War movies are tough. Especially a war movie based on a true story. There are a lot of variables to be considered that need to be perfectly balanced for it to be successful. The two easiest ways to ruin one of these movies is by making it too graphic or by overdoing the explosions and level of action. But then again it can be criticized for being unrealistic and not true to the story if there isn’t enough of those things. An even bigger challenge is giving context to the characters without taking away from the overall story, otherwise the audience won’t be invested in the live or die moments that make the story so important.
Taking all of that into consideration, Hacksaw Ridge is a perfectly executed war drama that everyone should see.
I could understand if someone said it was a little heavy on the build-up and focused too much on the god stuff and the nurse romance, but those things were necessary. You needed enough time devoted to those things to understand who Desmond Doss was and what was important to him. Without it, his heroic actions wouldn’t have had the level of impact that made the movie so great.
There’s usually a moment in every war movie that makes you say “woah that was pretty messed up” but typically that’s reserved for a big action scene. Not in Hacksaw Ridge though. Nope, we had that moment very early when the Doss brothers were in a fist fight in front of their house and a brick gets involved. Our saintly main character became obsessed with never taking a life because he almost murdered his own brother by bashing him in the head with a brick. Classic brother stuff.
Before I get into all the things I liked about this movie, I want to give my one complaint. It’s a very simple complaint. I think Andrew Garfield sucks. I don’t think he’s a bad actor, he was pretty good in this. He was extremely convincing as a soldier in boot camp and in battle. His performance as a bible carrying shy guy taking a hot nurse on dates was a little less convincing but maybe that was just because he sucks at having a southern accent. I just think Andrew Garfield sucks and it takes me out of the movie. His enormous hair to tiny face ratio is distracting and I don’t like it.
Vince Vaughn on the other hand was PERFECT. We all know him now as a big time funny man but he started his career as a very serious actor. He’s a guy with a huge frame, intimidating face, and a booming voice. He can talk fast and deliver rapid fire insults. There is no one I can think of more qualified to play a drill Sergeant than Vince Vaughn. Hopefully this opens the door for him to get back into more serious stuff because nobody balances serious content with witty one liners like him.
There was a lot of great action in this movie. The battle scenes were pure chaos, but felt oddly appropriate. We know from history that the Japan side of WW2 was a complete mess compared to the European side. (I think people forget just how crazy the Japanese were in this war. I won’t get into it here, but give it a quick google.) The injuries were extremely graphic but it worked because the camera didn’t focus on it. A perfect example of this was when Doss dragged a guy into a foxhole for safety and you could see his legs were a tattered and torn up mess. The camera didn’t zoom in on the legs, the background noise didn’t fade out as the soldier realized his legs were gone, it wasn’t made into an important moment at all. It was just Doss helping this guy get some cover so he could give him morphine. That’s what made the action scenes work so well and seem realistic. Nothing was made into a big moment, there was no “if we do x, y, and z then we’ll win this battle”. There was a ton of stuff going on and even though the camera focused on certain soldiers at a time, there was an equal amount of action going on in the background. Really great strategy to symbolize that no soldier is more important than the others, despite rank or abilities.
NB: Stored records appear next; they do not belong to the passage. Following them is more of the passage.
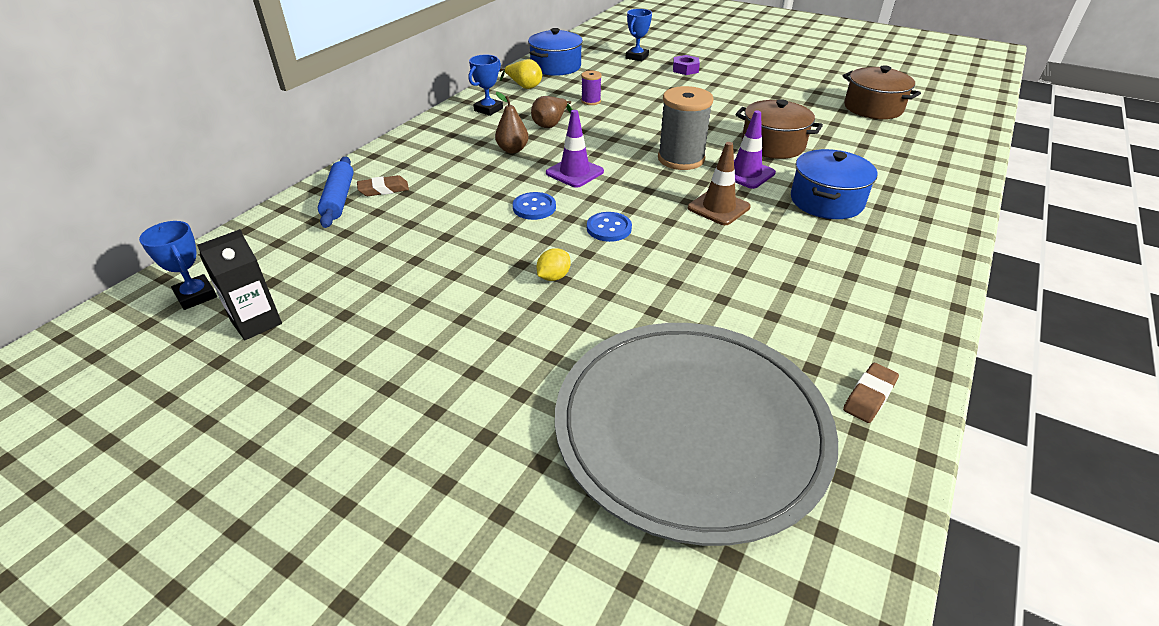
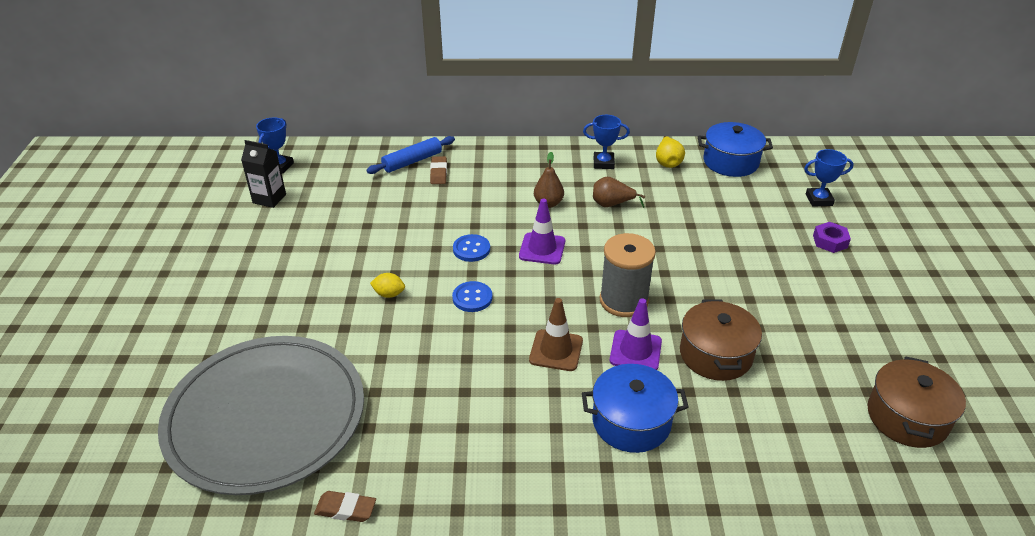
camera: 60 degrees right, 0 degrees up
brown eraser [357,175,409,196] -> brown eraser turned 45 degrees clockwise [430,156,447,184]
purple spool [581,71,602,105] -> none

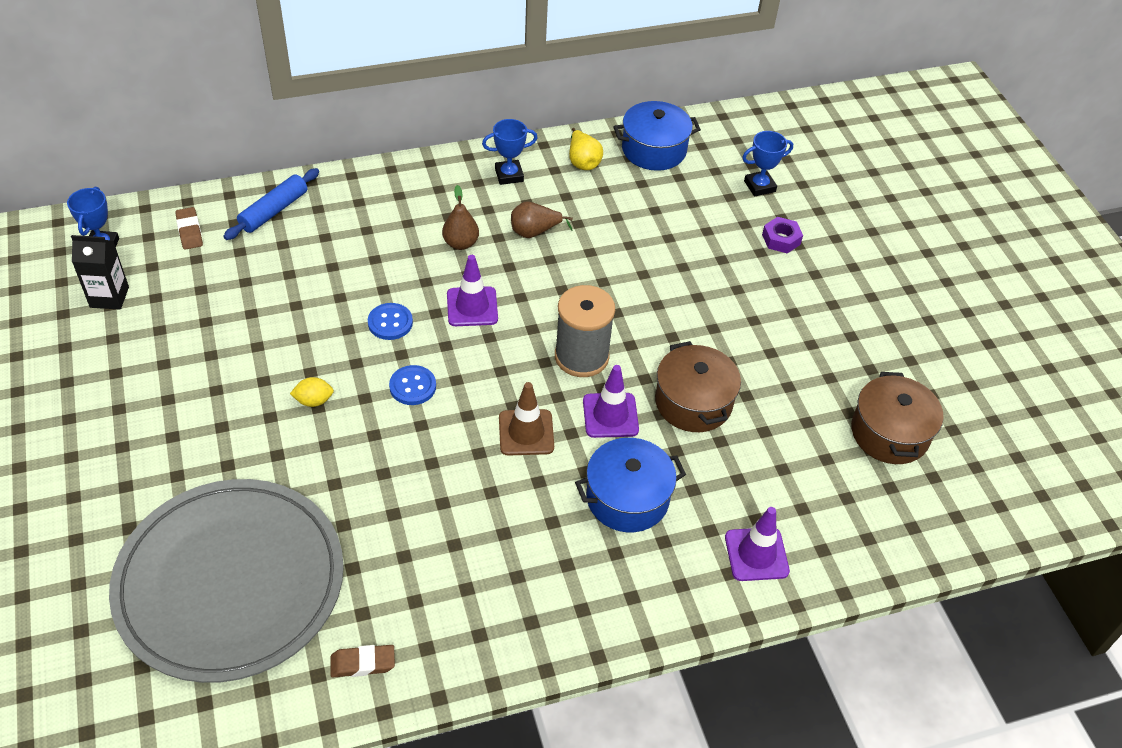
camera: 20 degrees left, 10 degrees up
brown eraser [430,156,447,184] -> brown eraser moved to [175,207,203,250]
none -> purple traffic cone [725,507,790,581]

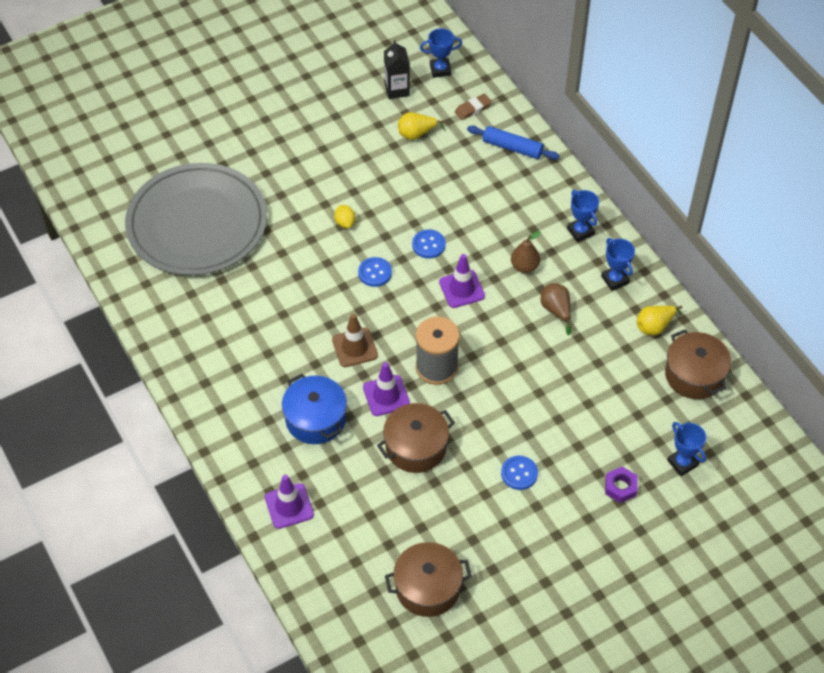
camera: 80 degrees right, 5 degrees up
brown eraser [330,645,395,677] -> none
blue pot [613,101,701,171] -> brown pot [665,329,731,399]
none -> yellow pear [398,112,445,140]
none -> blue button [501,456,538,490]
none -> blue trophy [567,190,599,242]

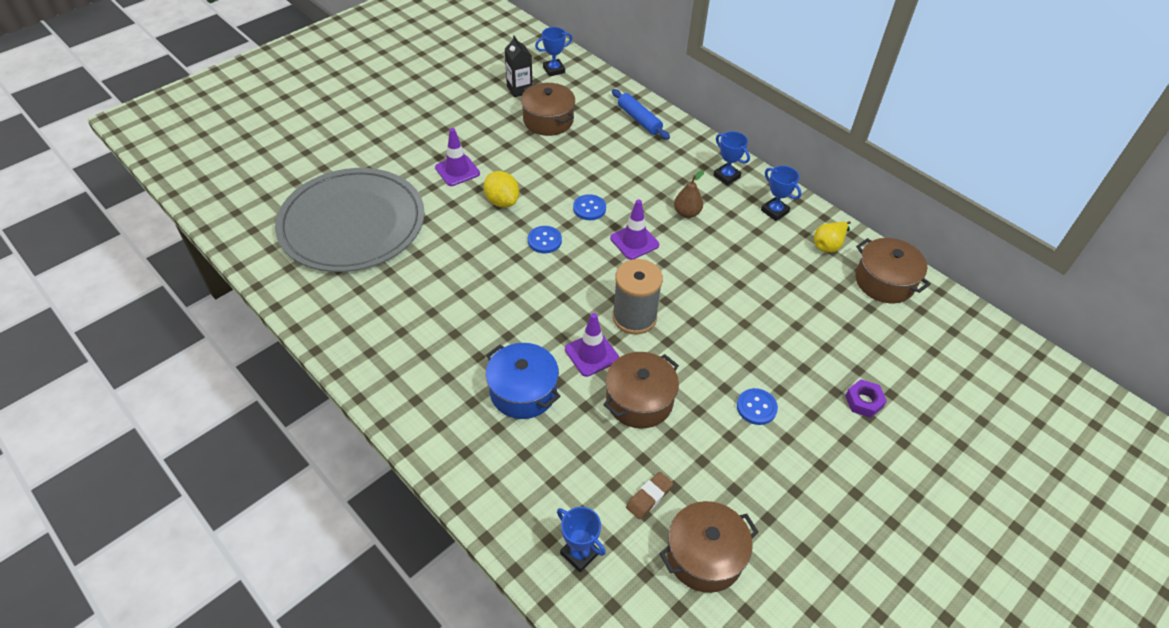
camera: 15 degrees left, 5 degrees down
purple traffic cone [265,475,314,529] -> purple traffic cone moved to [435,128,480,186]
brown traffic cone [332,313,378,367] -> none
yellow lemon [334,205,355,228] -> yellow lemon [484,171,519,208], size x1.64
yellow pear [398,112,445,140] -> brown pot [521,83,575,136]
brown eraser [455,94,492,120] -> brown eraser moved to [626,472,673,520]
blue rolling pin [467,126,560,160] -> blue rolling pin turned 45 degrees clockwise [612,89,670,140]
brown pear [540,283,572,335] -> none
blue trophy [667,422,706,476] -> blue trophy moved to [557,507,606,572]

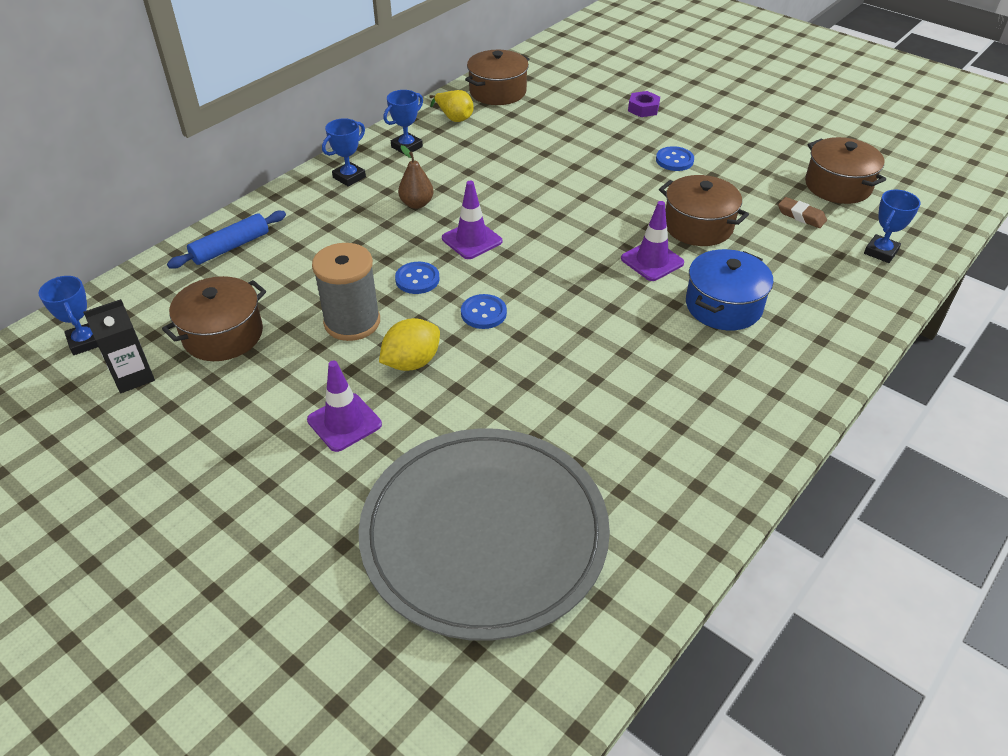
camera: 95 degrees left, 5 degrees down
grey spool [612,259,663,334] -> grey spool moved to [312,243,380,341]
Ok so even though I just spent the last half of that paragraph saying nothing was made into a big moment I need to point out one major moment during the battle. It wasn’t singled out in any way to make it different from the rest of the battle, so don’t worry my point still stands. It was when Doss tackles and fights a Jap soldier who was about to kill Smitty, the guy who openly hated Doss and thought he was a coward, allowing Smitty to shoot and kill the soldier. That changed everything. Everyone already knew Doss was serious about not killing anyone and wanting to save injured men by being a medic. But there was still a question about him being someone who could take action when needed and help his brothers win the war. This moment answered that question. He didn’t kill the Jap, but he didnt stop anyone else from killing him. From that point on Smitty was Team Doss and apologized for being such a dick…. which made Smitty’s death so tough. Really got the feelings jumping when he ended up dead, even more so when Doss brought his dead body down the ridge on his last trip. The air got a little dusty at that moment.
I’m going to give this a 90% critic rating, taking away points for allowing my personal feelings for Andrew Garfield to get in the way, and also for slightly dragging it’s feet during the whole nurse dating thing.
It gets 4.7 popcorns because it was so damn good.